• [YOUR TASK]:
Your answer must be an exact copy of the records below, minus the pictures.
***** EXERCISE INPUT
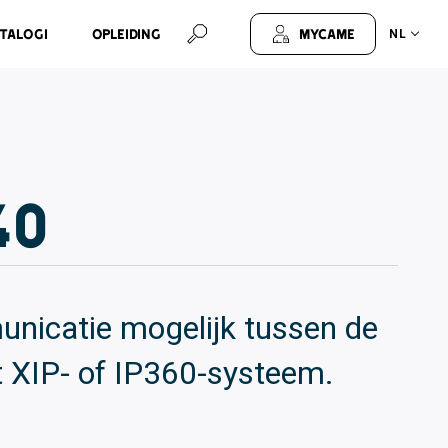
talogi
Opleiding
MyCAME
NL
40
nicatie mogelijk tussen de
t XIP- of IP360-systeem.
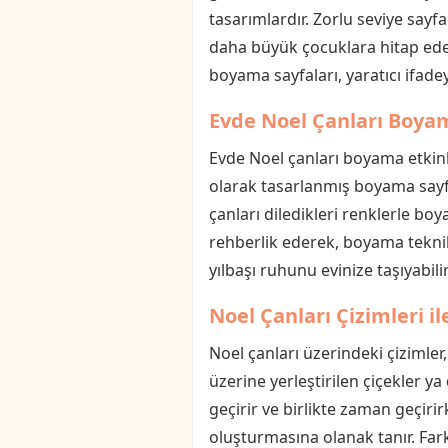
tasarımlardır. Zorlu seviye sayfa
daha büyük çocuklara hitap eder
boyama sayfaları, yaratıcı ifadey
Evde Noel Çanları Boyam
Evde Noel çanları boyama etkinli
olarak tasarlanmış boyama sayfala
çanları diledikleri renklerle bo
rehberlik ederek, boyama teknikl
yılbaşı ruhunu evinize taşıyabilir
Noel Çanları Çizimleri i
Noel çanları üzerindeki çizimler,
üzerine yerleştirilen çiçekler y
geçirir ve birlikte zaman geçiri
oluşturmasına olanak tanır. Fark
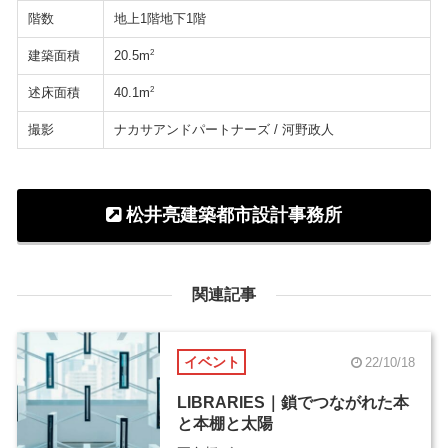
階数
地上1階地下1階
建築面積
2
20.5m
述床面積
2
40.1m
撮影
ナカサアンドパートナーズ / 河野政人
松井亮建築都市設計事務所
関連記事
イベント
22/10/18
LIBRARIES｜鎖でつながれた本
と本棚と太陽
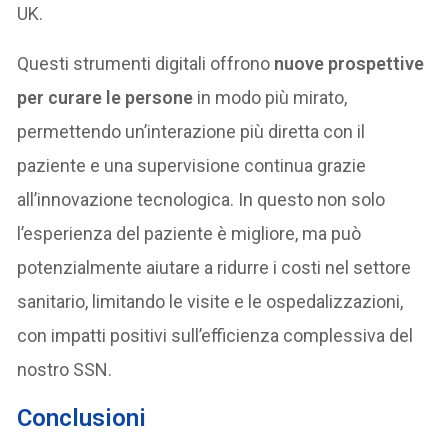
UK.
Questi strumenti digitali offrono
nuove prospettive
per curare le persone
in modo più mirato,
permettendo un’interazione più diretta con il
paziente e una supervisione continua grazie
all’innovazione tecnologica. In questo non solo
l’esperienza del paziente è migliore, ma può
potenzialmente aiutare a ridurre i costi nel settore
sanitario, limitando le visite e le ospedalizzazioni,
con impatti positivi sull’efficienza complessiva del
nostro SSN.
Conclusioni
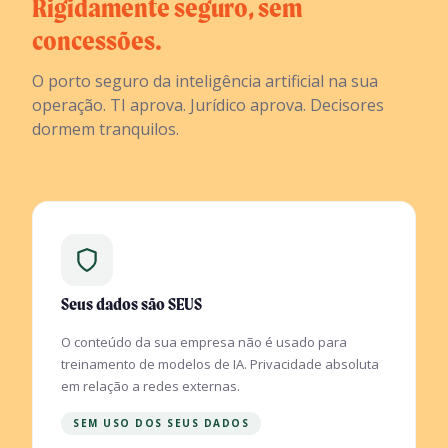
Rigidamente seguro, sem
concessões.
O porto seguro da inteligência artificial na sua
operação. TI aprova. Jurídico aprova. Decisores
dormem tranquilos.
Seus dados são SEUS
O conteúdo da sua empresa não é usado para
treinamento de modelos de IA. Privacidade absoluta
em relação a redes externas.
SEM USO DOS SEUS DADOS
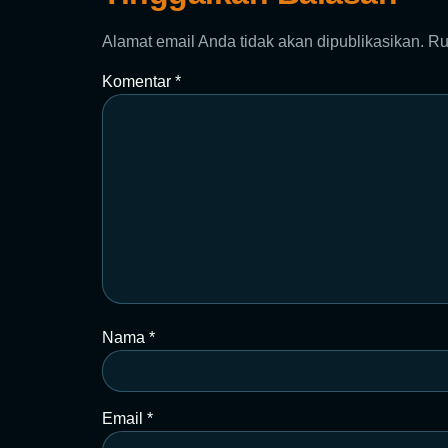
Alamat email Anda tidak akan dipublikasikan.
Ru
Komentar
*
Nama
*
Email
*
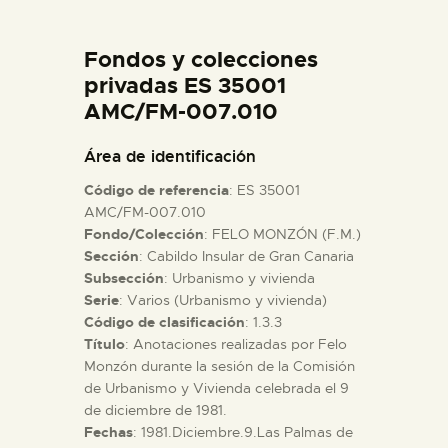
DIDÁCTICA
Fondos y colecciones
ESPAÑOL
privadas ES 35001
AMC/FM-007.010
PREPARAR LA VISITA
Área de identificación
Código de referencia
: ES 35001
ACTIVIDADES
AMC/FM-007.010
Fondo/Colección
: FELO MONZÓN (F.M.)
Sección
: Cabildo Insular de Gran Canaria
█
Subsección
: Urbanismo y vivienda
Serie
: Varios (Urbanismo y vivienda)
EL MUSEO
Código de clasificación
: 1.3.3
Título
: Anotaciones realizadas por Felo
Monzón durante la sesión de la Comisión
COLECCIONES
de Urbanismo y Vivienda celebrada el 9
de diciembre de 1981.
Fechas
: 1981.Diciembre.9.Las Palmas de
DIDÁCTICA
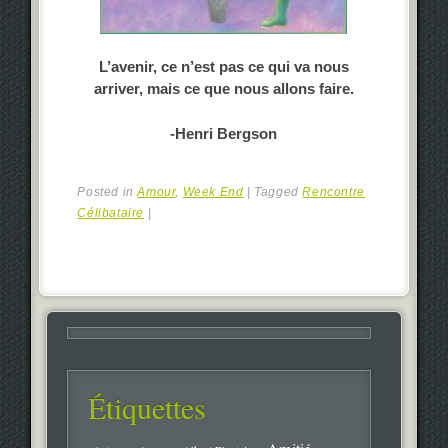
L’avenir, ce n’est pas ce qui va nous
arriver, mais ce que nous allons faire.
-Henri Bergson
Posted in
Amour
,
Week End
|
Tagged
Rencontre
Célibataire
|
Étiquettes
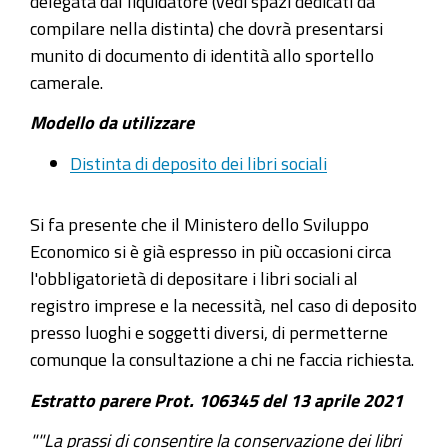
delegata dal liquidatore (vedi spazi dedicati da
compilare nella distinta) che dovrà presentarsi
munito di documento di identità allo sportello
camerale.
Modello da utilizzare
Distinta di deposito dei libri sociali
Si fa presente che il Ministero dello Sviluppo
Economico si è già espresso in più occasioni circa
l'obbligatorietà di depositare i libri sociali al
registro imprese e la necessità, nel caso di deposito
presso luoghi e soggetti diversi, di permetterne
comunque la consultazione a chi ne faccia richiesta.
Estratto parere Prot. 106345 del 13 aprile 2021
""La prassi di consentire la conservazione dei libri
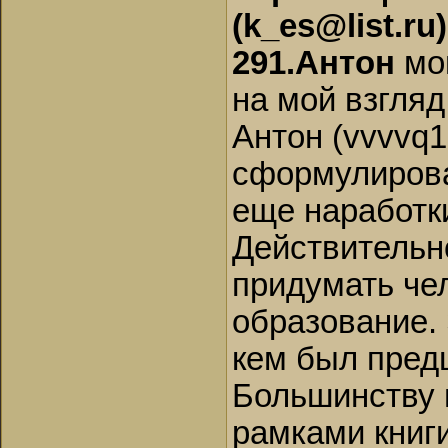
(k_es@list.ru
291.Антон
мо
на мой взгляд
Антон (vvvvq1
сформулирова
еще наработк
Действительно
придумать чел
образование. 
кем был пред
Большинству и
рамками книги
**********
• [ANSWER]:
talogi
Opleiding
MyCAME
NL
40
nicatie mogelijk tussen de
t XIP- of IP360-systeem.
tasarımlardır. Zorlu seviye sayfa
daha büyük çocuklara hitap eder
boyama sayfaları, yaratıcı ifadey
Evde Noel Çanları Boyam
Evde Noel çanları boyama etkinli
olarak tasarlanmış boyama sayfala
çanları diledikleri renklerle bo
rehberlik ederek, boyama teknikl
yılbaşı ruhunu evinize taşıyabilir
Noel Çanları Çizimleri i
Noel çanları üzerindeki çizimler,
üzerine yerleştirilen çiçekler y
geçirir ve birlikte zaman geçiri
oluşturmasına olanak tanır. Fark
階数
地上1階地下1階
建築面積
2
20.5m
述床面積
2
40.1m
撮影
ナカサアンドパートナーズ / 河野政人
松井亮建築都市設計事務所
関連記事
イベント
22/10/18
LIBRARIES｜鎖でつながれた本
と本棚と太陽
UK.
Questi strumenti digitali offrono
nuove prospettive
per curare le persone
in modo più mirato,
permettendo un’interazione più diretta con il
paziente e una supervisione continua grazie
all’innovazione tecnologica. In questo non solo
l’esperienza del paziente è migliore, ma può
potenzialmente aiutare a ridurre i costi nel settore
sanitario, limitando le visite e le ospedalizzazioni,
con impatti positivi sull’efficienza complessiva del
nostro SSN.
Conclusioni
Rigidamente seguro, sem
concessões.
O porto seguro da inteligência artificial na sua
operação. TI aprova. Jurídico aprova. Decisores
dormem tranquilos.
Seus dados são SEUS
O conteúdo da sua empresa não é usado para
treinamento de modelos de IA. Privacidade absoluta
em relação a redes externas.
SEM USO DOS SEUS DADOS
Alamat email Anda tidak akan dipublikasikan.
Ru
Komentar
*
Nama
*
Email
*
DIDÁCTICA
Fondos y colecciones
ESPAÑOL
privadas ES 35001
AMC/FM-007.010
PREPARAR LA VISITA
Área de identificación
Código de referencia
: ES 35001
ACTIVIDADES
AMC/FM-007.010
Fondo/Colección
: FELO MONZÓN (F.M.)
Sección
: Cabildo Insular de Gran Canaria
█
Subsección
: Urbanismo y vivienda
Serie
: Varios (Urbanismo y vivienda)
EL MUSEO
Código de clasificación
: 1.3.3
Título
: Anotaciones realizadas por Felo
Monzón durante la sesión de la Comisión
COLECCIONES
de Urbanismo y Vivienda celebrada el 9
de diciembre de 1981.
Fechas
: 1981.Diciembre.9.Las Palmas de
DIDÁCTICA
L’avenir, ce n’est pas ce qui va nous
arriver, mais ce que nous allons faire.
-Henri Bergson
Posted in
Amour
,
Week End
|
Tagged
Rencontre
Célibataire
|
Étiquettes
delegata dal liquidatore (vedi spazi dedicati da
compilare nella distinta) che dovrà presentarsi
munito di documento di identità allo sportello
camerale.
Modello da utilizzare
Distinta di deposito dei libri sociali
Si fa presente che il Ministero dello Sviluppo
Economico si è già espresso in più occasioni circa
l'obbligatorietà di depositare i libri sociali al
registro imprese e la necessità, nel caso di deposito
presso luoghi e soggetti diversi, di permetterne
comunque la consultazione a chi ne faccia richiesta.
Estratto parere Prot. 106345 del 13 aprile 2021
""La prassi di consentire la conservazione dei libri
(k_es@list.ru
291.Антон
мо
на мой взгляд
Антон (vvvvq1
сформулирова
еще наработк
Действительно
придумать чел
образование. 
кем был пред
Большинству и
рамками книги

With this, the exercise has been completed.